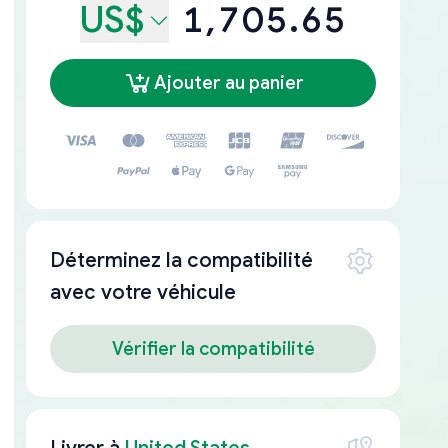
US$
1,705.65
Ajouter au panier
Déterminez la compatibilité
avec votre véhicule
Vérifier la compatibilité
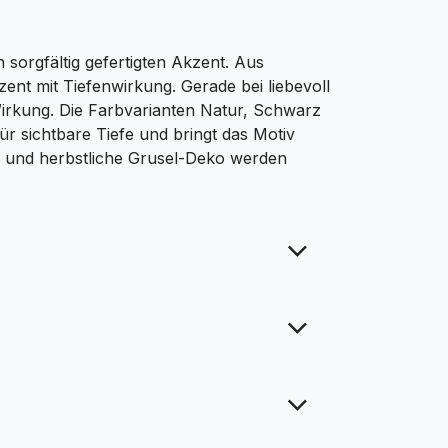
 sorgfältig gefertigten Akzent. Aus
ent mit Tiefenwirkung. Gerade bei liebevoll
irkung. Die Farbvarianten Natur, Schwarz
ür sichtbare Tiefe und bringt das Motiv
 und herbstliche Grusel-Deko werden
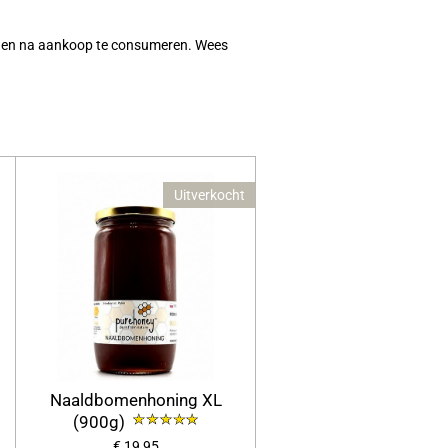
dagen na aankoop te consumeren. Wees
Uitverkocht
Naaldbomenhoning XL
(900g)
€ 19,95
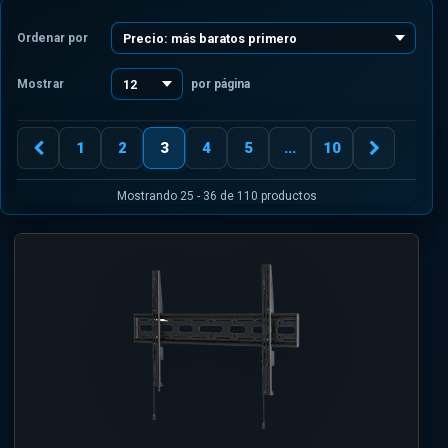
Ordenar por
Mostrar
por página
1
2
3
4
5
...
10
Mostrando 25 - 36 de 110 productos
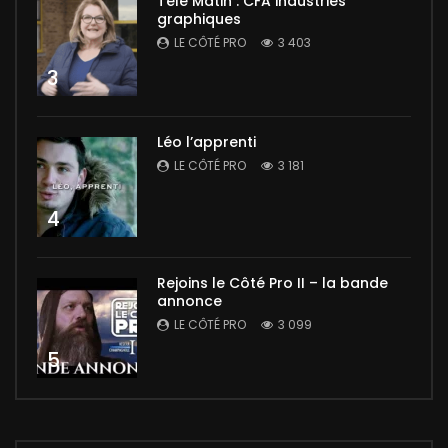
Télé Matin : CFA industries
graphiques
LE CÔTÉ PRO
3 403
3
Léo l’apprenti
LE CÔTÉ PRO
3 181
4
Rejoins le Côté Pro II – la bande
annonce
LE CÔTÉ PRO
3 099
5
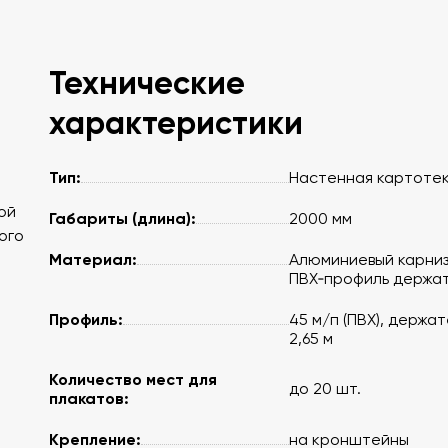
Технические
характеристики
Тип:
Настенная картоте
ой
Габариты (длина):
2000 мм
ого
Материал:
Алюминиевый карниз
ПВХ‑профиль держа
Профиль:
45 м/п (ПВХ), держа
2,65 м
Количество мест для
до 20 шт.
плакатов:
Крепление:
на кронштейны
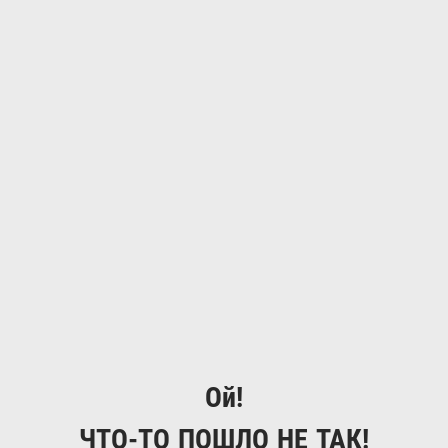
Ой!
ЧТО-ТО ПОШЛО НЕ ТАК!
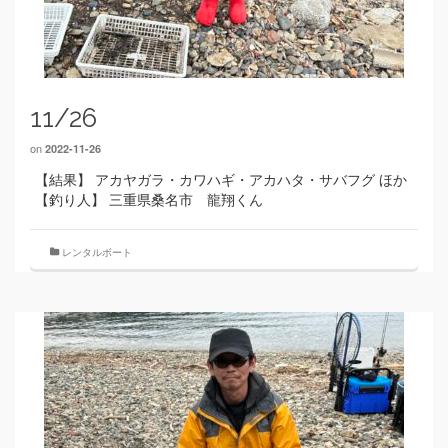
11/26
on
2022-11-26
【結果】 アカヤガラ・カワハギ・アカハタ・サバフグ ほか
【釣り人】 三重県桑名市 龍翔くん
レンタルボート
- - - - - - -
## Task to complete
Quote exactly, and only, the lines from the line containing "Ordenar por" through the final line of the records above, both included, omitting any pictures.

## Answer area
Ordenar por
Mostrar
por página
1
2
3
4
5
...
10
Mostrando 25 - 36 de 110 productos
Télé Matin : CFA industries
graphiques
LE CÔTÉ PRO
3 403
3
Léo l’apprenti
LE CÔTÉ PRO
3 181
4
Rejoins le Côté Pro II – la bande
annonce
LE CÔTÉ PRO
3 099
5
Технические
характеристики
Тип:
Настенная картоте
ой
Габариты (длина):
2000 мм
ого
Материал:
Алюминиевый карниз
ПВХ‑профиль держа
Профиль:
45 м/п (ПВХ), держа
2,65 м
Количество мест для
до 20 шт.
плакатов:
Крепление:
на кронштейны
Ой!
ЧТО-ТО ПОШЛО НЕ ТАК!
11/26
on
2022-11-26
【結果】 アカヤガラ・カワハギ・アカハタ・サバフグ ほか
【釣り人】 三重県桑名市 龍翔くん
レンタルボート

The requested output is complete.